Tag Archives: eavesdropping


I was waiting to board my flight to Chicago last night when I heard a fellow passenger utter the familiar phrase:

I bleed blue.

I immediately knew a UK Wildcats fan was at the gate, so I walked over and inserted myself into the conversation. What were the chances?

And can you guess how long it took before we were discussing the UK/Duke game of 1992?

50 days

I hear voices

I had appointment after appointment today, so I was walking through the streets of Manhattan for hours….which meant I overheard a lot of chatter.

My favorites were between kids and their parents.

overheardEAVESDROP #1

Child: Mom, can I get a smoothie?

Mom: I don’t have any money.

Child: Well, can’t we just buy some?


Child: …we saw Adrian afterwards.

Grandmother: It’s nice that he lives close by.

Child: Yes, right by the sewer.


Child in Stroller: Woo Woo Woo Woo Woo Woo…

Dad: Do you simply have to be heard all the time?

Child: (silence) Yes. Woo Woo Woo Woo
You’re welcome.

Here’s to eavesdropping

I was standing in a crowd of people today, unintentionally eavesdropping on the conversation of two people standing close by.  I admit it.

I even told them.

eavesdroppingOne of the woman said she was going to walk to the train station in Philadelphia after our meeting ended. I was headed there, too, and I knew that walking that far was out of the question…especially with luggage, which we both had.

So I told her.

We ended up sharing a cab. We also ended up on the same train — she was headed to New York City as well.

It was her first train trip, first trip to Manhattan, first trip to the cafe car.  She was joining friends here for the weekend.  I usually travel alone on business, but watching her excitement at every step of the journey made what was a routine trip home for me a lot more fun.

Glad I was listening!


On my way to the subway last night, I overheard a snippet of conversation as two girls walked by:

“…so then I threw it all up, and I have never eaten it again.”

Man.  I guess we all have one of those stories. Mine happened when I was 13 years old.

After a morning of shopping, my mom and I got chili dogs at the Midtown Drive-In in Mayfield, Kentucky.  They were a favorite.


On the way home, I started feeling not-so-good.  Bad, actually.  And I told my mom, who was driving the car, that we needed to pull over.  NOW.  Her response?

“Hold on.  We’re almost there.”

How does one “hold on” when you getting ready to throw up?  I don’t know now, and I certainly didn’t know then.  My clothes and her car upholstery suffered as a result.

And I’ve never eaten a chili dog since.

So…have you sworn off a food that turned on you?  Share your story in the comments section.

And enjoy your lunch!

Did you hear…

Last night I had dinner with a friend at the Pier 1 Cafe, an outdoor eatery on the Hudson River at 70th Street in Manhattan.  The weather was perfect, so it was a great evening to sit outside with the dogs and enjoy the view of the Jersey skyline.

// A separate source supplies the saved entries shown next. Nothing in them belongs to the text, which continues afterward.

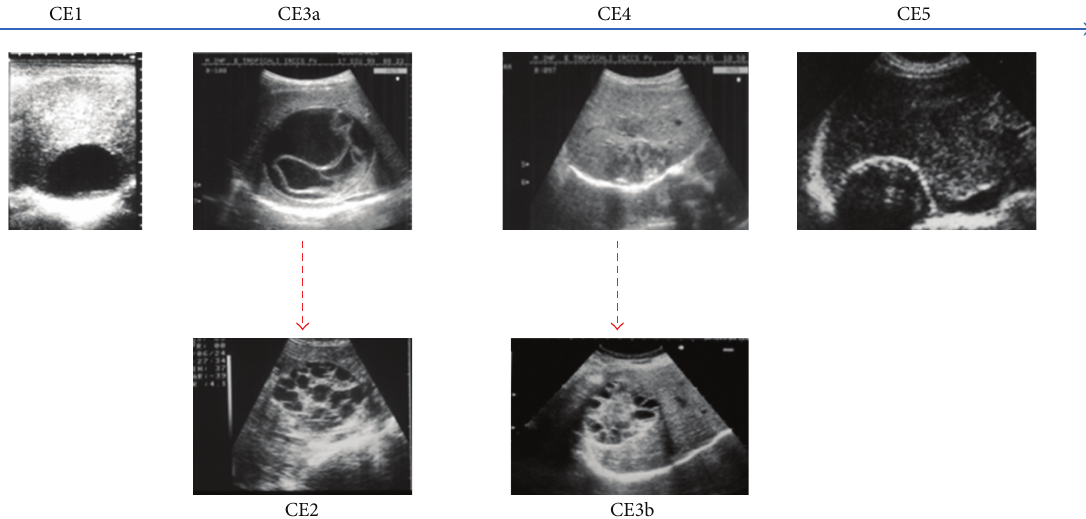
Figure 7: Cyst stages are different phases of the “natural history” of an echinococcal cyst. The upper row depicts the progressive involution (L to R) of the cyst whose cavity is gradually filled by pseudocaseous inflammatory material. Dotted lines indicate relapses from previously transitional and inactive stages, with the growth of new daughter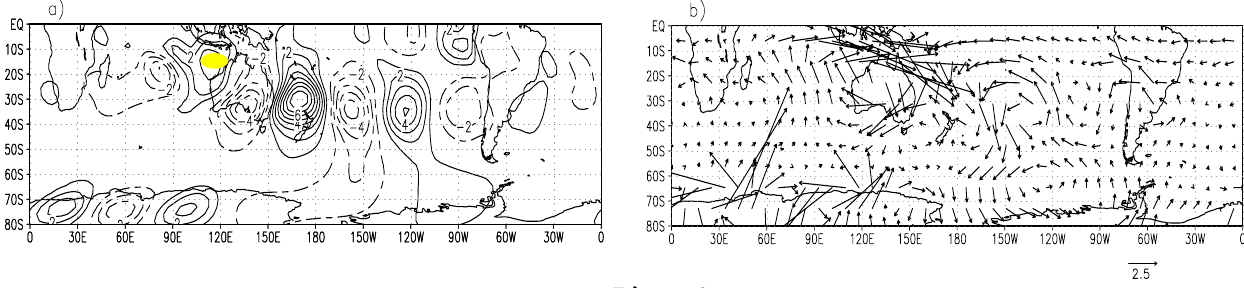
Fig. 9. (a) Meridional wind component anomalies (ms − 1 ) at 250hPa and (b) wind vector anomalies at 850hPa on day 10 of integration, corresponding to − σ basic state experiment with forcing at 120 ◦ E–15 ◦ S.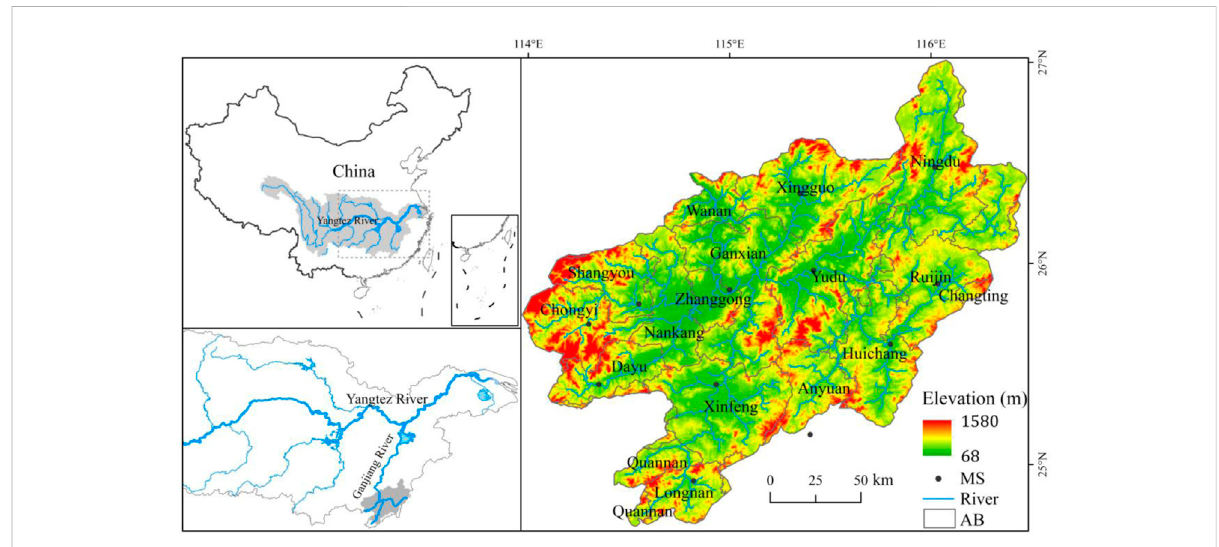
FIGURE 1 Location of the study area; MS and AB denote meteorological station and administrative boundary,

On the walk back uptown, we were laughing at the snippets of conversation we overheard from passersby — everything from one man’s recitation of his daily pill intake to a teenager’s repeated, “So, what are we gonna do now, huh?  Huh?” to his rather bored looking girlfriend.

(We weren’t eavesdropping; they were just talking really loud.)

That’s when my friend told me about a website called OverheardinNewYork.com — a compilation of conversation overheard in New York City and beyond that is posted online for everyone to enjoy.

These hilarious gems are submitted by everyday folks; the website editors put them into categories — heard in the office, the beach, New York City, celebrity wit, and everywhere (as in everywhere else) — and then give them snarky headlines.  They let site visitors get in on the fun, too, with regular contests where you can submit your headline ideas.  Winners receive copies of the book Overheard in New York.  (Yes, there’s a book, too.)

Here are a few you might enjoy:

Mom to daughter, wandering off: No, come back here, I don’t want to lose you in the store. I already lost one of my kids that way, and that’s enough.

Wife: You’re so grim!
Husband: You made me grim.
Wife: Did I make you grim?
Husband: I’m not grim.

Girl: I’m so glad I don’t work nine to five.
Friend: So, when do you work?
Girl: Eight to four thirty.

Silly, right?  But if nothing else, regular visits to the website will make you feel smarter.